◆ Task goal: Count the lines below that contain the word "linejoin" and give only the number.
━━ Working data ━━
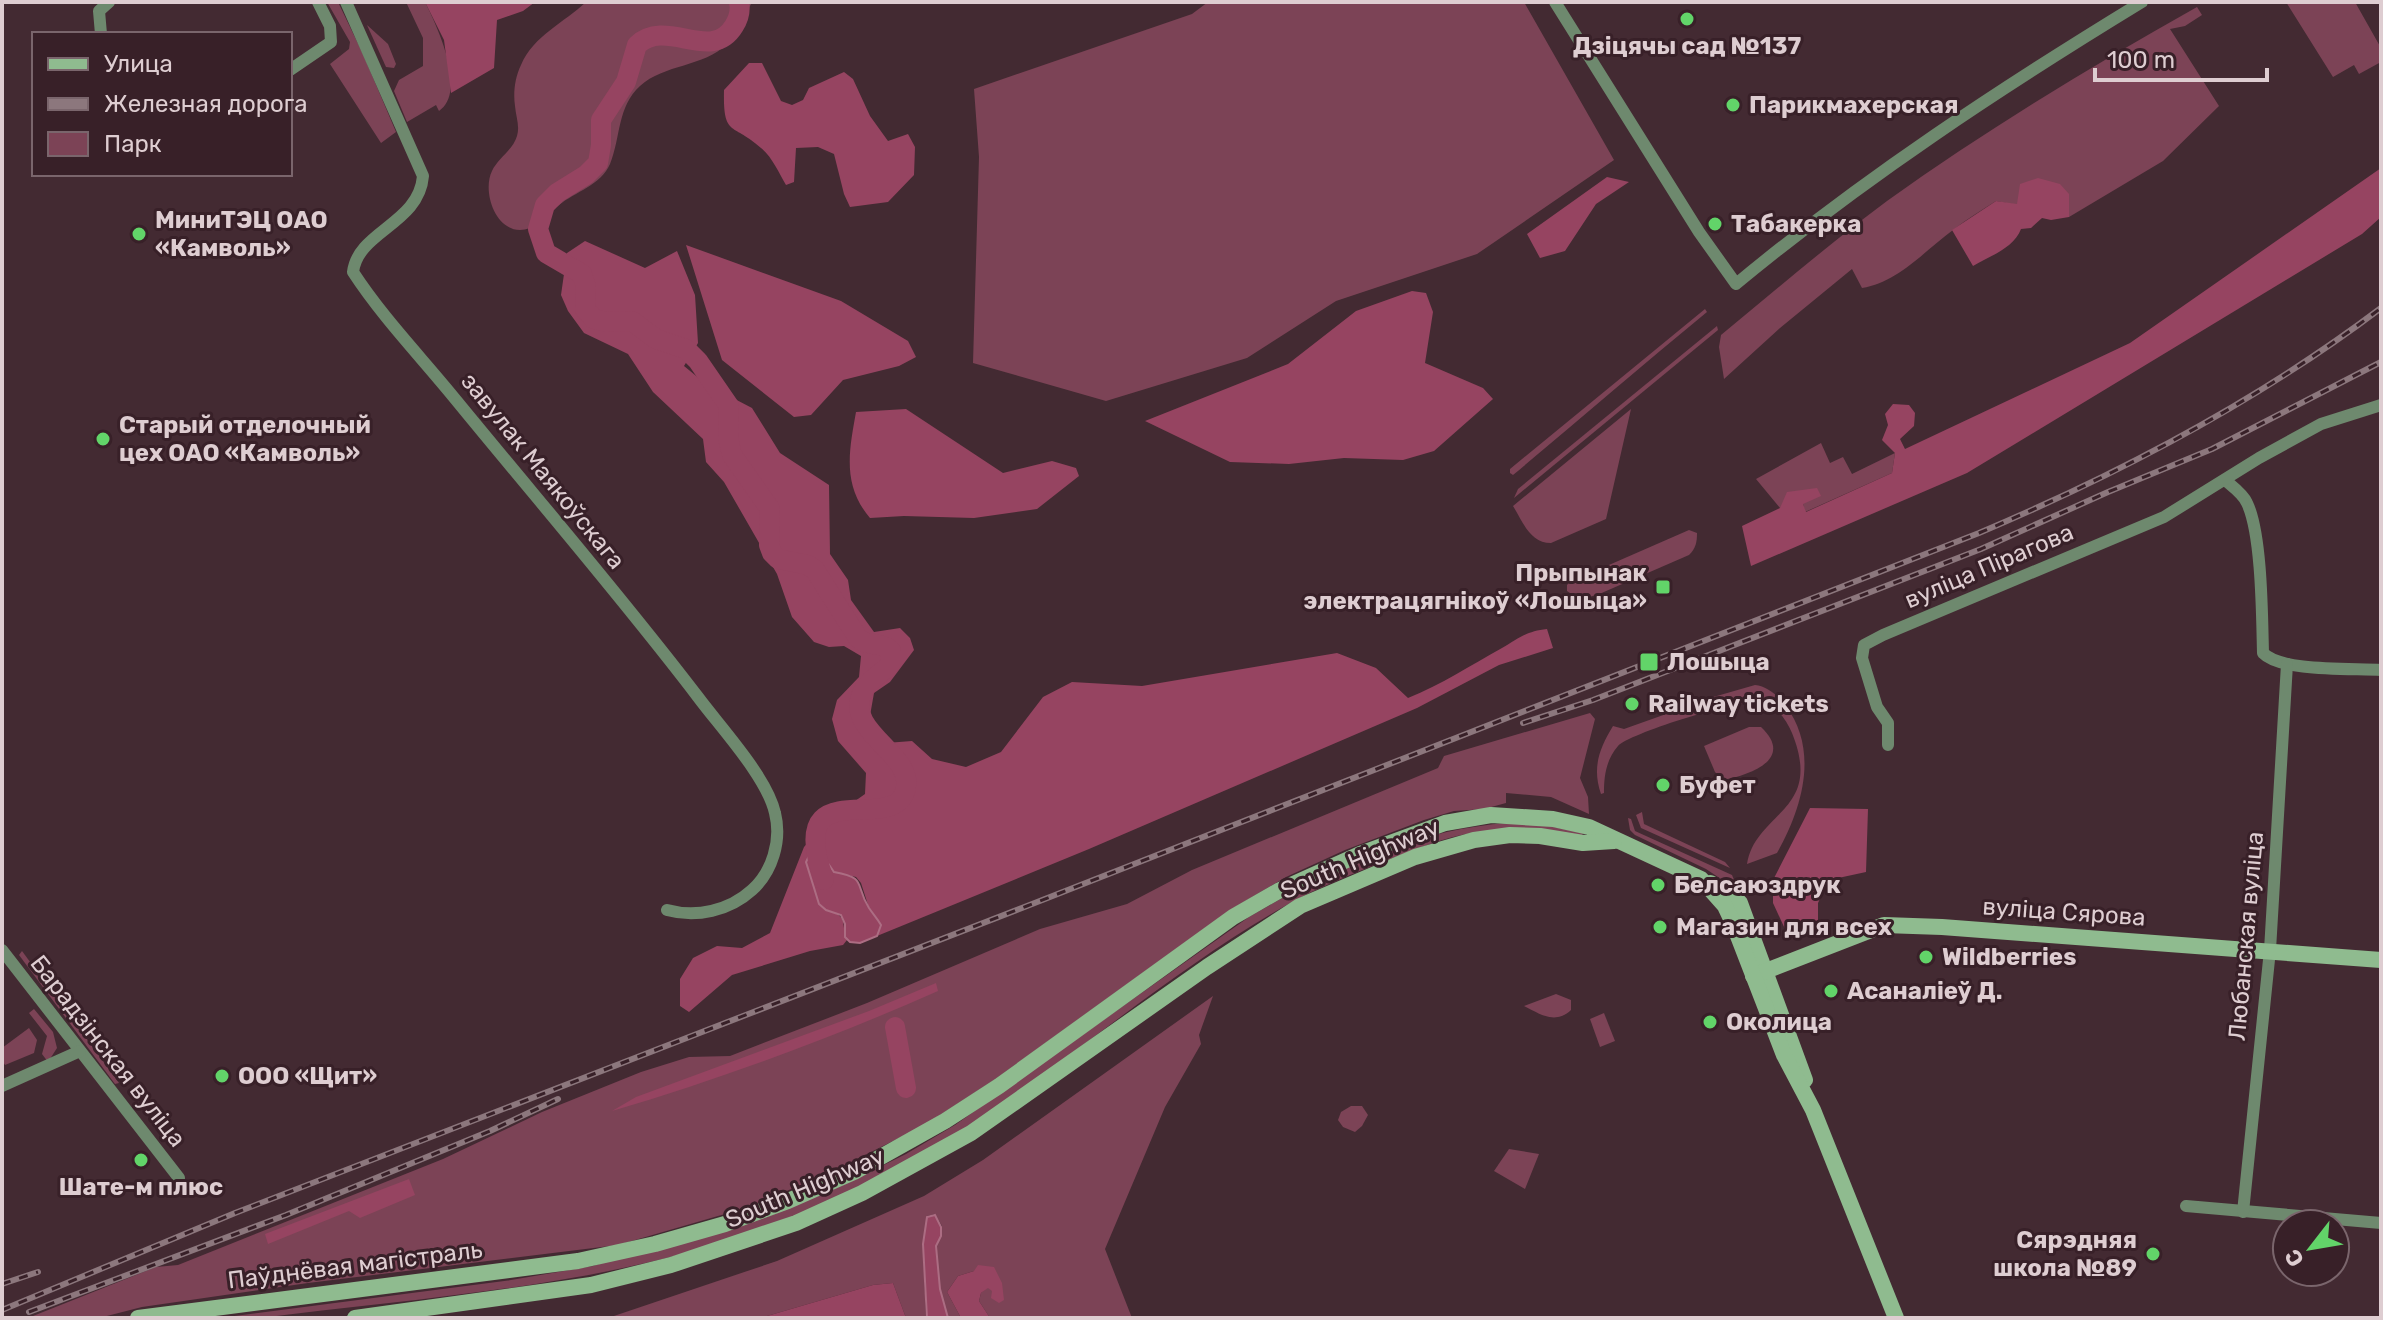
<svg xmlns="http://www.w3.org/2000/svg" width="2383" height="1320" font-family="Rubik,sans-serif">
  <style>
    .green { fill: #7c4356 }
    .forest { fill: #964461 }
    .water { fill: #964461; stroke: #ac6d83; stroke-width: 2 }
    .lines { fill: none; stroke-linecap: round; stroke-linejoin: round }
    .river { stroke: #964461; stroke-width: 20 }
    .street { stroke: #6e896e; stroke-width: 12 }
    .secondary { stroke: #8fbb8f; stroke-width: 16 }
    .rail-casing { stroke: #8c777d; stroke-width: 6 }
    .rail { stroke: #382028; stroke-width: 3; stroke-dasharray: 9; stroke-linecap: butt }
    .poi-dot { fill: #62d469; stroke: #382028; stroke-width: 3 }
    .labels { text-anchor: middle; stroke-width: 6; stroke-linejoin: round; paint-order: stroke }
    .poi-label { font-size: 24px; font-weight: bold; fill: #decdd1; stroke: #382028; text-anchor: start }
    .street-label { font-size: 24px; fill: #decdd1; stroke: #382028 }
  </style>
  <rect width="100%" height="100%" fill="#432a32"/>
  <g class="green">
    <polygon points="327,2 338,2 363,54 396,132 381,143 330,64 349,49 350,42"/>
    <path d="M 406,2 L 425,2 C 437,26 468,92 439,111 L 436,105 L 407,122 L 394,91 L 399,80 L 423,66 L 423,38 Z"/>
    <path d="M 586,2 L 752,2 C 745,16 738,32 727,44 C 704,67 664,64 640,86 C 617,107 621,137 610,164 C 601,185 575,192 559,205 C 549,212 541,224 530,228 C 498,240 481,193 492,171 C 498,158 513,150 517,136 C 520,126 516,117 515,106 C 513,93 515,77 521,65 C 534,35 564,23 586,2 Z"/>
    <polygon points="1208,2 1524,2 1614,160 1477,254 1336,301 1247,358 1106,401 973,363 979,157 974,89 1192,14"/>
    <polygon points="2286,2 2355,2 2381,48 2381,62 2359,74 2354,65 2333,77"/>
    <path d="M 2197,7 L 2202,15 L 2185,26 L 2170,29 L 2219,106 L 2163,161 L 2069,217 L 2069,194 L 2017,205 L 1996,201 C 1982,210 1967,219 1953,230 C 1924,251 1899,282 1862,288 L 1852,269 L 1780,328 L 1724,379 L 1719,347 L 1721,335 C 1776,290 1830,243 1887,201 C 1986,130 2090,67 2197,7 Z"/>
    <polygon points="367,25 388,44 396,64 394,68 386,67"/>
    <path d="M 1705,309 L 1707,312 C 1642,365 1578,421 1513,475 L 1510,473 L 1510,469 Z"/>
    <polygon points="1717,326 1718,330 1514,498 1518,489"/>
    <path d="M 1631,409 L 1606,519 L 1551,543 C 1530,543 1523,522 1513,506 Z"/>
    <polygon points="1821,443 1830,463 1843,457 1852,474 1895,453 1892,473 1805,512 1803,504 1780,508 1756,479"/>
    <path d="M 1689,530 L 1697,533 C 1697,542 1696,548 1689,555 L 1597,595 L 1579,599 L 1567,591 L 1567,585 L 1570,582 Z"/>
    <path d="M 1755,685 C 1767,686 1778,696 1785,705 C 1820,750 1802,809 1777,853 L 1747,864 C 1756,811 1824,812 1792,733 C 1787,721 1777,706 1764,702 C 1745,697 1630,733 1618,746 C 1606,760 1604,776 1604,793 L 1601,794 C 1592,768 1599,749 1613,726 L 1624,729 L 1669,713 L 1675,708 Z"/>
    <polygon points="1590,713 1595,719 1580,778 1588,797 1589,814 1551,797 1506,793 1506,803 1484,809 1454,811 1424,820 1345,850 1286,877 1230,910 994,1080 923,1126 831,1172 749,1207 618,1245 308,1283 142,1307 99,1318 28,1318 156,1267 178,1265 443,1159 542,1112 641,1072 689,1057 730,1056 867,1003 1040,929 1127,904 1192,870 1438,768 1444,756"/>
    <path d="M 1749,727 L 1761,727 C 1795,759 1750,775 1723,780 L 1715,772 L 1704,746 Z"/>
    <polygon points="1642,812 1644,824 1725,862 1730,868 1641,828 1636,815"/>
    <polygon points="1628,818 1631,819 1635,831 1732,875 1737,887 1736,889 1706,869 1635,835 1630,830"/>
    <path d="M 1508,823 L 1544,825 L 1583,833 L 1581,838 C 1550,836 1503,828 1473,833 C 1445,837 1417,849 1390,859 C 1355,873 1318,887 1285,906 C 1186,962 1094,1040 1000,1105 C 948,1142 889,1173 831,1201 C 653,1284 451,1294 260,1318 L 219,1318 L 511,1280 L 593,1266 L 845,1184 L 906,1154 L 955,1125 L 1249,917 C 1328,871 1416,829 1508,823 Z"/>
    <polygon points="22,951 119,1083 115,1084 19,955"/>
    <path d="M 1556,994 L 1571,1000 L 1571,1010 C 1555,1025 1540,1014 1524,1006 Z"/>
    <polygon points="1213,996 1199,1035 1201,1044 1165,1107 1105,1249 1132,1318 990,1318 979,1301 981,1293 988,1287 1004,1300 974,1271 958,1276 947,1292 961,1318 948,1318 940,1290 936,1246 942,1226 935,1214 927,1216 927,1230 923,1244 926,1318 906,1318 893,1283 873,1285 760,1318 608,1318 777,1261 924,1196 983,1160"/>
    <polygon points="34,1009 53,1032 57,1048 48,1062 42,1054 47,1036 29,1013"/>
    <polygon points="1604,1013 1615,1041 1600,1047 1590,1019"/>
    <polygon points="29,1028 37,1040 34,1053 5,1065 2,1060 2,1048"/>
    <polygon points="1351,1106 1362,1106 1368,1115 1362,1126 1355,1132 1343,1127 1338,1120 1341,1112"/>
    <polygon points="1509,1149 1539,1154 1525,1189 1494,1171"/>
  </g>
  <g class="forest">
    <polygon points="425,2 535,2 523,11 497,20 494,68 451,93 444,40"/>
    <path d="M 749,63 L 762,63 L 781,101 L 792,105 L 803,100 L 809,88 L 844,72 L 853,79 L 870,116 L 888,141 L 908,134 L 915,147 L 914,175 L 888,202 L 850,207 L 844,194 L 834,154 L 818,147 L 796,148 L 794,182 L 786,185 C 779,173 772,157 761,148 C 732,122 723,138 724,90 Z"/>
    <polygon points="2381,168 2381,217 2362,234 1967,473 1751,566 1742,526 1780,508 1787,492 1817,488 1821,496 1803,504 1806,512 1892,473 1895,453 1882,440 1888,425 1885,414 1893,404 1909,405 1915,413 1914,426 1900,439 1905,449 2130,343"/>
    <polygon points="1607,177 1629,182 1596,204 1565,251 1540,258 1527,234"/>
    <path d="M 2038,178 L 2060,184 L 2069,194 L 2069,217 L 2051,220 L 2042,218 L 2031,228 L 2021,229 C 2014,248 1990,256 1973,266 L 1952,230 L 1996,201 L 2017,204 L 2020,184 Z"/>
    <path d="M 585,241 L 645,268 L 677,251 L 695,295 L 698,343 L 684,366 L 706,384 L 752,408 L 780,453 L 829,485 L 830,554 L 848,580 L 851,600 L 874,632 L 900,628 L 910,638 L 914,650 L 890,682 L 874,693 L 868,727 L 886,743 L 912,741 L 932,759 L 966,767 L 1001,752 L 1043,697 L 1072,682 L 1142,686 L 1337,653 L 1376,668 L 1408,698 C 1441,685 1471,665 1502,648 C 1519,638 1527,631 1547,629 L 1553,648 L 1499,665 L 1417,708 L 1089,849 L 877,936 L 881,925 L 869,908 L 861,883 L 856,877 L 834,872 L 829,868 L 826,910 C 850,917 840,922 847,940 L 843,945 L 810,951 L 732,975 L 689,1012 L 680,1006 L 680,979 L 693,958 L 717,946 L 742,948 L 770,933 L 804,847 L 827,821 L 865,794 L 866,773 L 838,741 L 832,719 L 837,700 L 859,677 L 861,656 L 844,646 L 829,647 L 814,642 L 792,617 L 777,574 L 724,482 L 706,462 L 703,439 L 653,392 L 628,354 L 584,333 L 568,311 L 561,295 L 567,253 Z"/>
    <polygon points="686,245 841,301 908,341 916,357 899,366 843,380 811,415 794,417 722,360"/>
    <polygon points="1412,291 1426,293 1433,312 1425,363 1483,388 1493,399 1434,451 1403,460 1344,458 1289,464 1230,462 1145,421 1288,364 1356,311"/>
    <path d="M 906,409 L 1003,473 L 1052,461 L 1076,468 L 1079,476 L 1037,509 L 974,518 L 904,516 L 870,518 C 842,485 849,451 856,412 Z"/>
    <polygon points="1810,808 1868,809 1866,872 1829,880 1818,903 1818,921 1785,929 1773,903 1773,880"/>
    <path d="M 936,983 L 938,991 C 832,1038 723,1078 612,1111 L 636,1097 L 869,1011 Z"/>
    <polygon points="409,1179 415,1195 360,1218 349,1211 268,1244 265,1234"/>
    <polygon points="978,1265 994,1267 1002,1283 1004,1300 999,1303 991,1298 992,1291 988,1288 981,1293 979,1301 990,1318 961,1318 947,1292 958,1276 974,1271"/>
    <polygon points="893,1283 906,1318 760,1318 873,1285"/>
  </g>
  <g class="water">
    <path d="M 816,855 L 825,859 L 834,872 C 868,878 854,884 869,908 C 873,914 877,918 881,925 L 877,936 L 860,943 L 850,942 L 845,937 L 845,924 L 841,915 L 826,910 L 819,904 L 806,862 L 809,856 Z"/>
    <polygon points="935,1215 941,1227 941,1236 936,1246 940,1289 948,1318 927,1318 923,1244 927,1217"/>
  </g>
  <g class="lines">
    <g class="river">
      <path d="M 739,2 C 741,11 739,18 734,26 C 711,64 667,17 637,45 L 626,82 L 601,120 L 601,145 L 598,163 L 586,175 L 557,193 L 545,205 L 538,229 L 546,253 L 582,274 L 586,287 L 585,309 L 594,319 L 607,322 L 632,321 L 656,339 L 686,349 L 698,361 L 729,406 L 728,438 L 732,455 L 770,509 L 769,545 L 772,553 L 778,559 L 808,565 L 815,570 L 858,638 C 869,648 882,641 891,651 L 891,663 C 882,674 868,680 862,693 C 844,734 921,756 904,794 C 887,833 785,771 824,880"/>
      <polyline points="895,1027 906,1088"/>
    </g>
    <g class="street">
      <path d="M 346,2 L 423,176 C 419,224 358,231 353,272 C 383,318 422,358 456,400 C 537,499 621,596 698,697 C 721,728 767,777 775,813 C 782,841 772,872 752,890 C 729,911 696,918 667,910"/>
      <path d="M 1555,2 L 1699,232 L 1736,284 C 1864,178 2001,88 2142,2"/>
      <polyline points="101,34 99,11 109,2"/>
      <polyline points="290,70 331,42 330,26 318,2"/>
      <path d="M 2226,481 C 2233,487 2243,494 2247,503 C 2262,534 2262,617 2263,653 C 2281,672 2354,668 2381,670"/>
      <polyline points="1888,745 1888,723 1877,707 1862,658 1864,645 1883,635 2164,517 2259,458 2321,424 2381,405"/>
      <polyline points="2,950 179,1178"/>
      <polyline points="2,1086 80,1051"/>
      <polyline points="2186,1206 2381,1223"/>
      <polyline points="2243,1212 2270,950 2287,664"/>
    </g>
    <g class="secondary">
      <polyline points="1710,883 1730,893 1740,903 1805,1080"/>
      <polyline points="1753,976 1884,925 1942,927 2381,960"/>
      <polyline points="138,1318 578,1261 655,1244 725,1224 788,1201 854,1172 945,1121 999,1086 1233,917 1280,890 1360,854 1445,823 1491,815 1553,819 1589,827 1701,879 1725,906 1733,923 1784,1055 1813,1110 1896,1318"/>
      <polyline points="355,1318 591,1285 671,1265 796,1223 862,1193 971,1133 1207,967 1300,906 1415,857 1474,840 1510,835 1540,836 1583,843 1614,841"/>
    </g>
    <g class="rail-casing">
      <g id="rail">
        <polyline points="1523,723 1593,700 1981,549 2108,492 2212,449 2381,362"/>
        <polyline points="2,1284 38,1272"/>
        <path d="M 2,1310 L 235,1213 L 1027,906 L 1979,533 C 2121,473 2258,401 2381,308"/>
        <polyline points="29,1312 286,1215 490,1131 558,1099"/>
      </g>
    </g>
    <use href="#rail" class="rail"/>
  </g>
  <g class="poi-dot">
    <circle cx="1687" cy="19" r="8"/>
    <circle cx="1733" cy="105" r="8"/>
    <circle cx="1715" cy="224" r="8"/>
    <circle cx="139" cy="234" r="8"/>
    <circle cx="103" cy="439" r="8"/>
    <rect x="1655" y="579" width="16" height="16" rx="4"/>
    <rect x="1639" y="652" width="20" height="20" rx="4"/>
    <circle cx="1632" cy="704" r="8"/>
    <circle cx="1663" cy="785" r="8"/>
    <circle cx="1658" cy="885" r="8"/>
    <circle cx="1660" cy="927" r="8"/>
    <circle cx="1926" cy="957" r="8"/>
    <circle cx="1831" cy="991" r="8"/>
    <circle cx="1710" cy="1022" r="8"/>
    <circle cx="222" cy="1076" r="8"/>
    <circle cx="141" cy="1160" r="8"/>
    <circle cx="2153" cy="1254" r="8"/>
  </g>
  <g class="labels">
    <g class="poi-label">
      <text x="1687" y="54" text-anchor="middle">Дзіцячы сад №137</text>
      <text x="1749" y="113">Парикмахерская</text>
      <text x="155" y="228">МиниТЭЦ ОАО<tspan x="155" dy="28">«Камволь»</tspan></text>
      <text x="1731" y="232">Табакерка</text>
      <text x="119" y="433">Старый отделочный<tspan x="119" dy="28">цех ОАО «Камволь»</tspan></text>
      <text x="1647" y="581" text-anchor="end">Прыпынак<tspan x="1647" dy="28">электрацягнікоў «Лошыца»</tspan></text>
      <text x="1667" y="670">Лошыца</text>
      <text x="1648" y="712">Railway tickets</text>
      <text x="1679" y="793">Буфет</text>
      <text x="1674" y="893">Белсаюздрук</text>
      <text x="1676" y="935">Магазин для всех</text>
      <text x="1942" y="965">Wildberries</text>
      <text x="1847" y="999">Асаналіеў Д.</text>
      <text x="1726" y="1030">Околица</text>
      <text x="238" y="1084">ООО «Щит»</text>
      <text x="141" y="1195" text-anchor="middle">Шате-м плюс</text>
      <text x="2137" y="1248" text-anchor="end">Сярэдняя<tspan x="2137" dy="28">школа №89</tspan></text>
    </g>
    <g class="street-label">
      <text transform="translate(543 471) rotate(51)" y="8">завулак Маякоўскага</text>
      <text transform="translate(1989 566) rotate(-23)" y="8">вуліца Пірагова</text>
      <text transform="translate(1360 859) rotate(-23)" y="8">South Highway</text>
      <text transform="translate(2064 912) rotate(4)" y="8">вуліца Сярова</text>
      <text transform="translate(2246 936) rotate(-85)" y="8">Любанская вуліца</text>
      <text transform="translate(108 1051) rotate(52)" y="8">Барадзінская вуліца</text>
      <text transform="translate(805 1188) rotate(-23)" y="8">South Highway</text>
      <text transform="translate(355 1265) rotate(-7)" y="8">Паўднёвая магістраль</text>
    </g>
  </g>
  <rect width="2383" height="1320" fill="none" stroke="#decdd1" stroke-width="8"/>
  <rect x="32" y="32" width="260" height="144" fill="#382028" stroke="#7a656c" stroke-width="2"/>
  <rect x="48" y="58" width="40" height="12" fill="#8fbb8f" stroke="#7a656c" stroke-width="2"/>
  <text x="104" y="72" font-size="24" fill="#decdd1">Улица</text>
  <rect x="48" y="98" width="40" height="12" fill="#8c777d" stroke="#7a656c" stroke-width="2"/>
  <text x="104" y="112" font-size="24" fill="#decdd1">Железная дорога</text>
  <rect x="48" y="132" width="40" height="24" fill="#7c4356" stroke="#7a656c" stroke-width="2"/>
  <text x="104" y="152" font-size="24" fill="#decdd1">Парк</text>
  <g transform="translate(2311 1248) rotate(239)"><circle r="38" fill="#382028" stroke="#7a656c" stroke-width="2"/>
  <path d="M0-6L14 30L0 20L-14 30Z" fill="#62d469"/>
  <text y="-12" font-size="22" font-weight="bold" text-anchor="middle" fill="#decdd1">С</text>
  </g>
  <path d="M2095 68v12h172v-12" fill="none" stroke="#decdd1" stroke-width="4"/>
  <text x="2107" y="68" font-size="24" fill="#decdd1" stroke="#382028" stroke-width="6" paint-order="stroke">100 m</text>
</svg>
━━━
◆ Response for this exercise: 2